THE TASK
Scan the entries line by line and return those with "forskellige".

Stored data
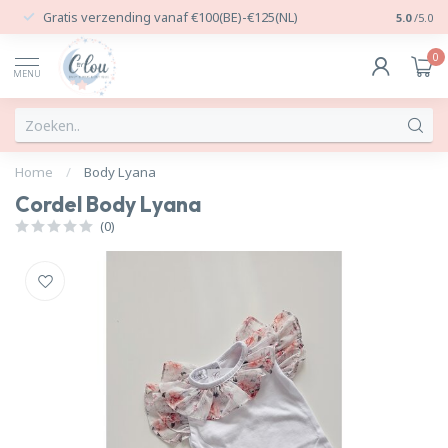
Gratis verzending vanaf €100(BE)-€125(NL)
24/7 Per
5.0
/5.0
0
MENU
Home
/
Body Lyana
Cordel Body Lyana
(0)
...
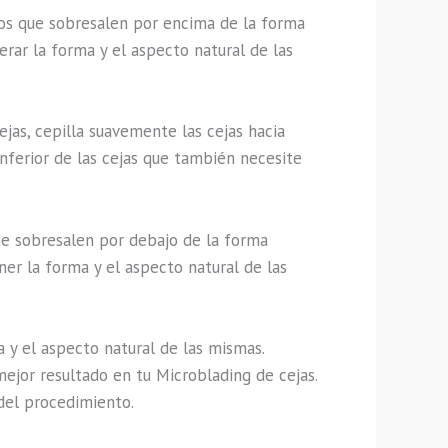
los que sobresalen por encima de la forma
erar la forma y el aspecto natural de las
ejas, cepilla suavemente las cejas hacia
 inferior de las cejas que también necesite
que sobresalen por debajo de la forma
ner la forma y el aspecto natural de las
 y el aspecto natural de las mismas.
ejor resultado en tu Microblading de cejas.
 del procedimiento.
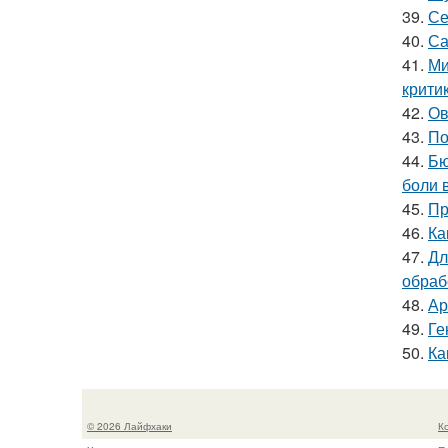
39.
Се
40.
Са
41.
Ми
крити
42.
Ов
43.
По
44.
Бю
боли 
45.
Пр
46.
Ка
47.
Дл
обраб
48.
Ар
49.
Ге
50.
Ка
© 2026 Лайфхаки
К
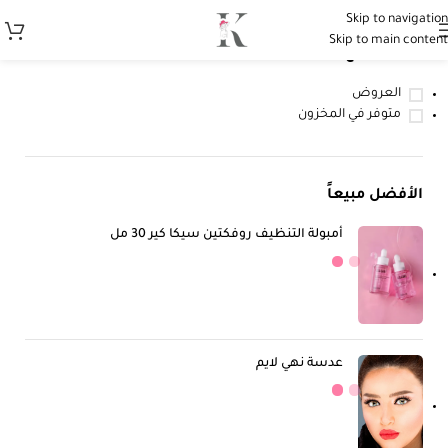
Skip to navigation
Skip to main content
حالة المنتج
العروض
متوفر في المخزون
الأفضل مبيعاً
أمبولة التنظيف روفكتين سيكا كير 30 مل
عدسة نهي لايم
---
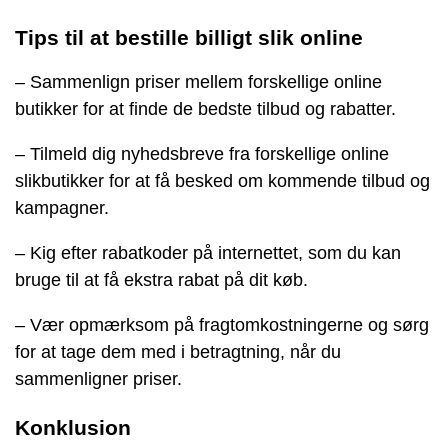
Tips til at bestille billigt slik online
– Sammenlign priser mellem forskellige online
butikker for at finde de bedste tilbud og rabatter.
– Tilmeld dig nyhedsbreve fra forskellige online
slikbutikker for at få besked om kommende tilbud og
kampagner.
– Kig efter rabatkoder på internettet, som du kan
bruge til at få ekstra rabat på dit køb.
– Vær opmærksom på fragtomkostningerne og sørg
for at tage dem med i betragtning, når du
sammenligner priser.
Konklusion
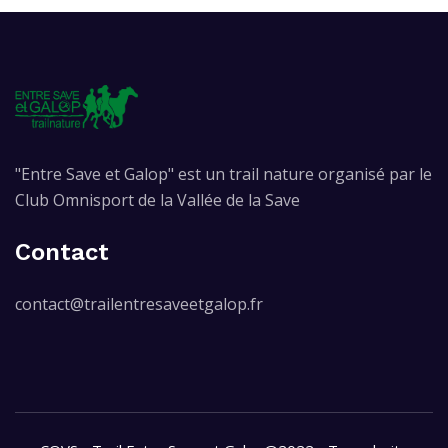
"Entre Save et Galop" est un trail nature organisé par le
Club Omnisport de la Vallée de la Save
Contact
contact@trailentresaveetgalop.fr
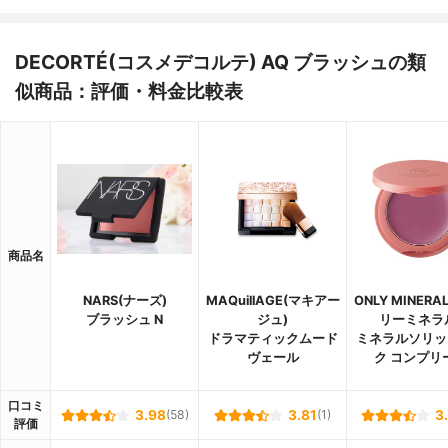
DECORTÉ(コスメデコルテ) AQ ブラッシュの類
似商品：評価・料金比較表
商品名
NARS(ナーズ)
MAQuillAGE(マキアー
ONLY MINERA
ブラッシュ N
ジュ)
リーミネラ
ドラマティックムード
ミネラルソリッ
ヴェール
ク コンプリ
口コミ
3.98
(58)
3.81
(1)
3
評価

SOLUTION TO THIS TASK
– Sammenlign priser mellem forskellige online
– Tilmeld dig nyhedsbreve fra forskellige online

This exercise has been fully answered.